Open-source software may finally emerge from the shadows, partly thanks to reports such as the one mentioned above. "The last six to nine months has been very important for Linux and open-source software in terms of increased support and certifications," said Deb Woods, director of product management at Red Hat Inc., which provides Linux support and services.

For example, earlier this year, Red Hat Linux Advanced Server was the first Linux platform to achieve the Defense Information Systems Agency's Common Operating Environment (COE) certification. COE is the department's software security and interoperability specification recognized as a critical computing standard across the federal government. Other open source-related announcements this year include IBM Corp.'s and Dell Computer Corp.'s introduction of Linux-based PCs, and IBM servers running mySQL.

Open-source software might also benefit from the growing need for systems interoperability, due in part to the creation of the Homeland Security Department and new e-government initiatives.

Peter Gallagher, president of devIS, said that as the federal enterprise architecture moves toward Web services, "a premium will be placed on sharing not just data, but the services and component objects that enable those services." An open model, he said, is the best way to share applications without forcing organizations to reconfigure their systems or purchase licenses.

The use of open-source applications has generated hot debate. Some loyal boosters hope for an all open-source world free from the "tyranny" of powerful OS, database and server vendors. Detractors argue that large, successful companies such as Oracle and Microsoft have the resources and track records to prove that they have stable and secure products. And, if something breaks, at least you have somewhere to turn.
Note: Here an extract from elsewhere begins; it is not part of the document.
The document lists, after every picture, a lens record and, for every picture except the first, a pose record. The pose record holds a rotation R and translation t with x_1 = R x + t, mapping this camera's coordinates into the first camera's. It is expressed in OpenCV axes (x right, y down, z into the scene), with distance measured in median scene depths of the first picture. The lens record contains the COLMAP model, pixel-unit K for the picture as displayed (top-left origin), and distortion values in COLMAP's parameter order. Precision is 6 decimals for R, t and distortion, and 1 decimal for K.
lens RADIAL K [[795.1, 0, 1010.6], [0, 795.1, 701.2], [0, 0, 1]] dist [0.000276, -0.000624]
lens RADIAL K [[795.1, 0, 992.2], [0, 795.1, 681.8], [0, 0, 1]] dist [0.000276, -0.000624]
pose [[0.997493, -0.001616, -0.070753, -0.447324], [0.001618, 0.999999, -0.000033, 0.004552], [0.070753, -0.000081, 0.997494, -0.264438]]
The important thing is not whether open-source or proprietary products "win," but that government IT leaders know the facts about each option and biases on either side are rooted out. Armed with that knowledge, managers can then make objective decisions about the best product or suite of products for each project.
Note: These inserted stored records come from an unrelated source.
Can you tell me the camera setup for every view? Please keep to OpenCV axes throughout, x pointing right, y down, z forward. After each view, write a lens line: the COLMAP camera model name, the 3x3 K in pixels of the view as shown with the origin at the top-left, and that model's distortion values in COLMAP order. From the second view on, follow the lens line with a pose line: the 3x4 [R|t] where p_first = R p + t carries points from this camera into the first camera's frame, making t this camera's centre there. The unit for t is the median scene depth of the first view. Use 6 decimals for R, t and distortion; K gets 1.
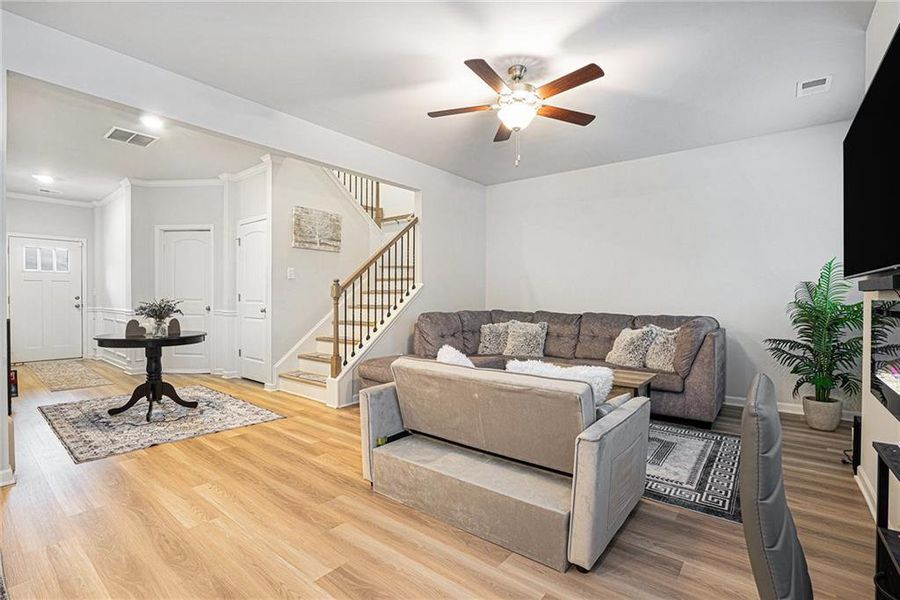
lens RADIAL K [[414.5, 0, 454.5], [0, 414.5, 295.2], [0, 0, 1]] dist [-0.005666, 0.000751]
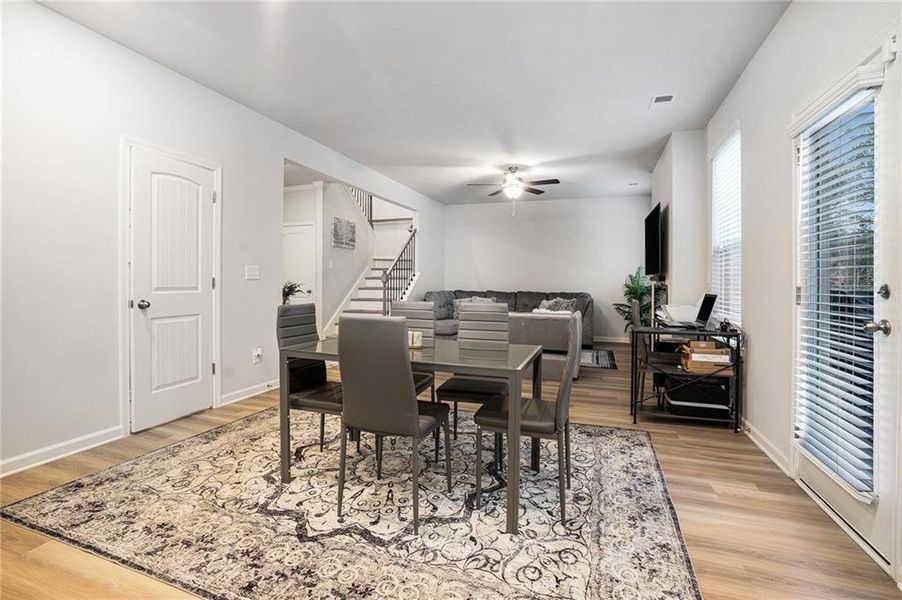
lens RADIAL K [[431.7, 0, 449.5], [0, 431.7, 281.4], [0, 0, 1]] dist [-0.011022, 0.000797]
pose [[0.945801, 0.000787, 0.324745, -0.551103], [-0.004096, 0.999946, 0.009506, -0.013927], [-0.324720, -0.010321, 0.945754, -0.581148]]
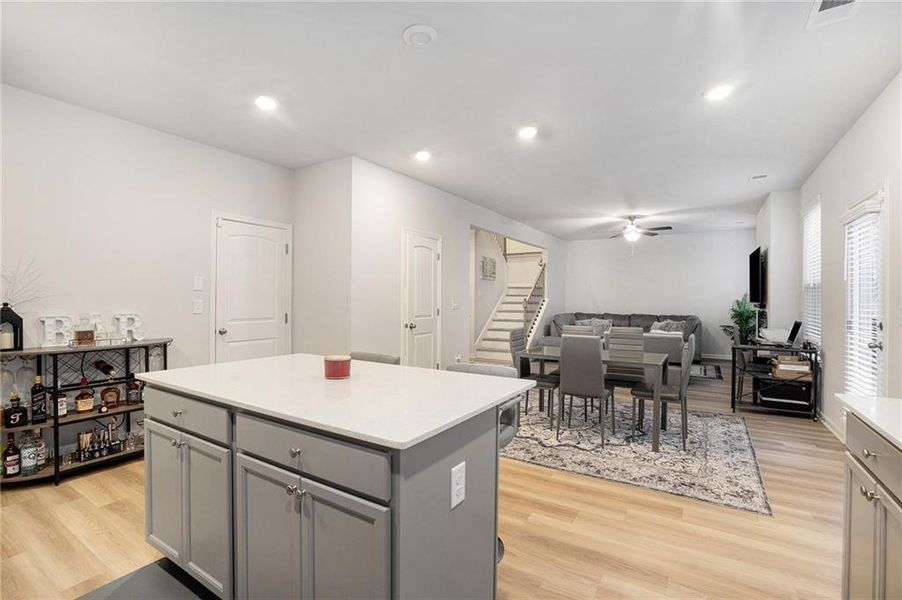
lens RADIAL K [[439.5, 0, 454.6], [0, 439.5, 302.7], [0, 0, 1]] dist [0.002226, 0.001051]
pose [[0.989853, -0.004432, 0.142026, -0.874523], [0.001308, 0.999755, 0.022078, -0.062326], [-0.142089, -0.021668, 0.989617, -0.997586]]
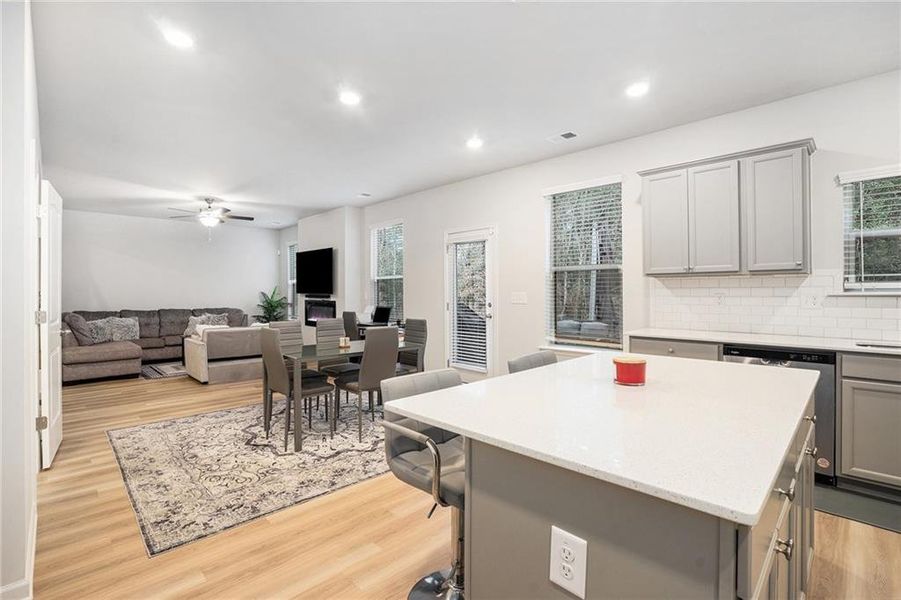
lens RADIAL K [[415.0, 0, 455.0], [0, 415.0, 295.2], [0, 0, 1]] dist [-0.005666, 0.000751]
pose [[0.086586, -0.014426, 0.996140, -1.341984], [-0.007714, 0.999855, 0.015151, -0.052175], [-0.996215, -0.008996, 0.086462, -0.329744]]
Stevens is a freelance journalist who has written about information technology since 1982.


How it works

Open-source software covers programs, operating systems and development tools in which the source code is available for anyone to use and modify. The source code is typically created by a group of programmers, and often many more provide patches, application program interfaces and modifications, which anyone can download and use.

Open-source software is usually free, except when obtained from a vendor that bundles the software with support services.
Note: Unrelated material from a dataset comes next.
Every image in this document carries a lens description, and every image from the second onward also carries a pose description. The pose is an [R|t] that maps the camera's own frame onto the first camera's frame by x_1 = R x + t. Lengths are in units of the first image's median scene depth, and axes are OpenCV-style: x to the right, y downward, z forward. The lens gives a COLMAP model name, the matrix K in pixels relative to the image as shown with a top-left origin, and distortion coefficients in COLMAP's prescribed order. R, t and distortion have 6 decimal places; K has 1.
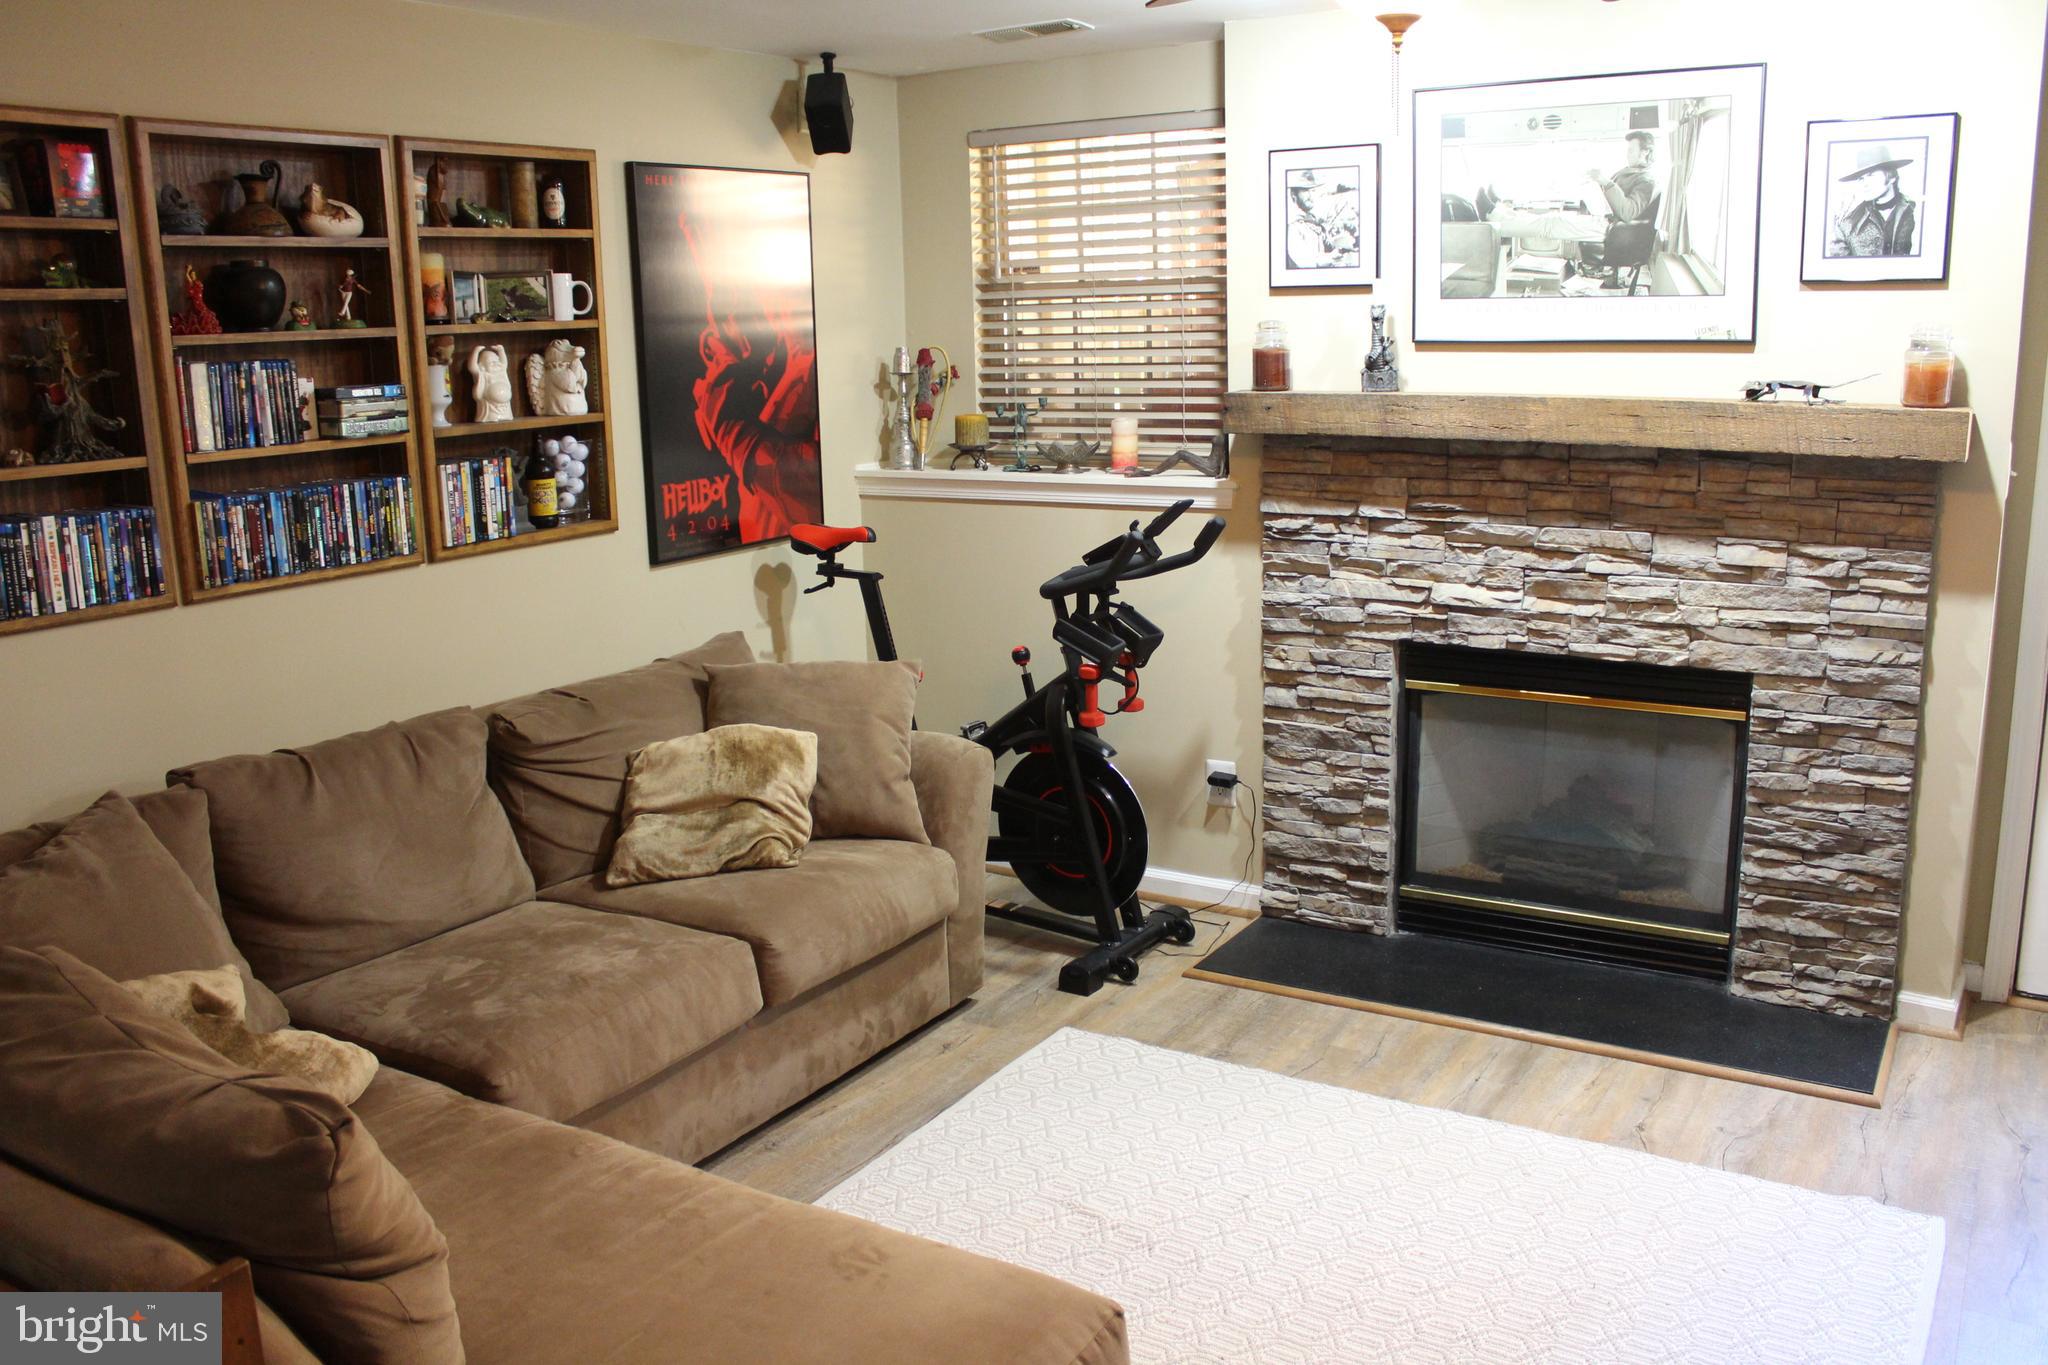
lens RADIAL K [[1718.5, 0, 1024.0], [0, 1718.5, 682.5], [0, 0, 1]] dist [-0.146834, 0.109144]
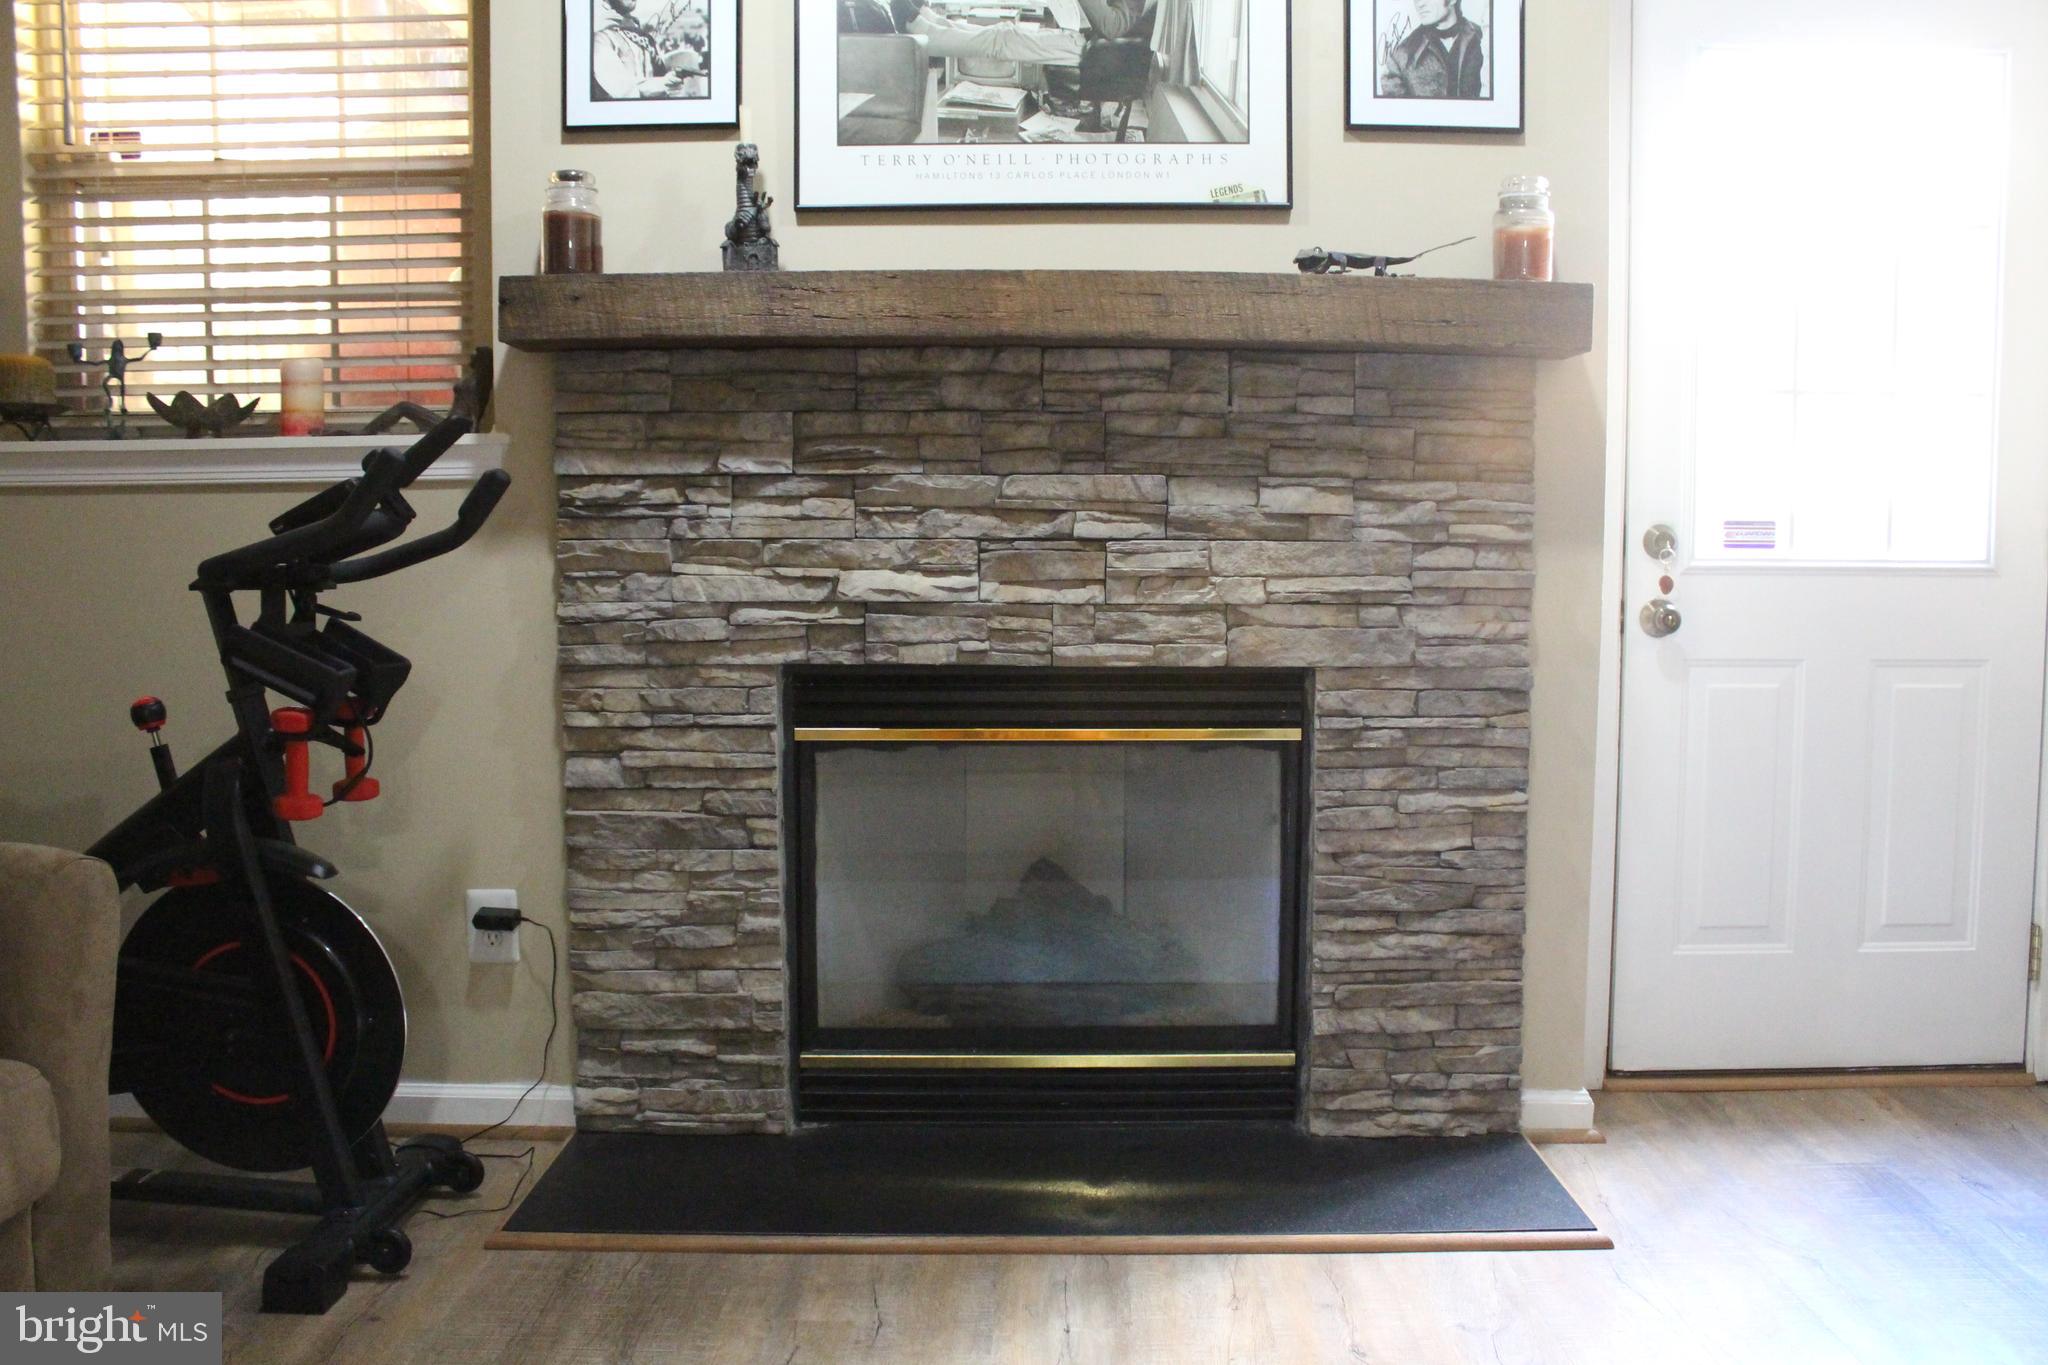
lens RADIAL K [[1718.5, 0, 1024.0], [0, 1718.5, 682.5], [0, 0, 1]] dist [-0.146834, 0.109144]
pose [[0.850596, -0.017140, 0.525541, -0.047907], [0.090274, 0.989389, -0.113841, 0.067917], [-0.518013, 0.144275, 0.843118, 0.430492]]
Some of the most popular open-source products are:

Linux: An open-source operating system that runs on a large number of hardware platforms and can be used to replace proprietary systems such as Unix, Microsoft Corp.'s Windows or Apple Computer Inc.'s Macintosh OS.

Apache Web Server: A popular, free, Unix-based Web server from the Apache Group. The name comes from the many available add-ons and patches which make the product "a patchy server." MySQL and PostgreSQL are open-source relational databases that use standard Structured Query Language, or SQL.


By the numbers

A convincing case

The cost of open-source products ranges from free to relatively low, compared to analogous proprietary products. Some organizations, such as the Census Bureau, have actually been able to complete entire information technology projects with no procurement budget. But many cannot realistically use a product for which they have no vendor support. They will often purchase the open-source product from a vendor, who certifies its version of the product and provides documentation and support for it.

An IDC study, the "Role of Linux in Reducing the Cost of Enterprise Computing," compares the three-year cost of ownership of companies deploying Red Hat Inc. Linux on the Intel Corp. platform and those using Unix on reduced instruction-set computing-based systems. The study states that costs associated with Linux are "dramatically lower" for hardware and software and are also comparable or lower for staffing.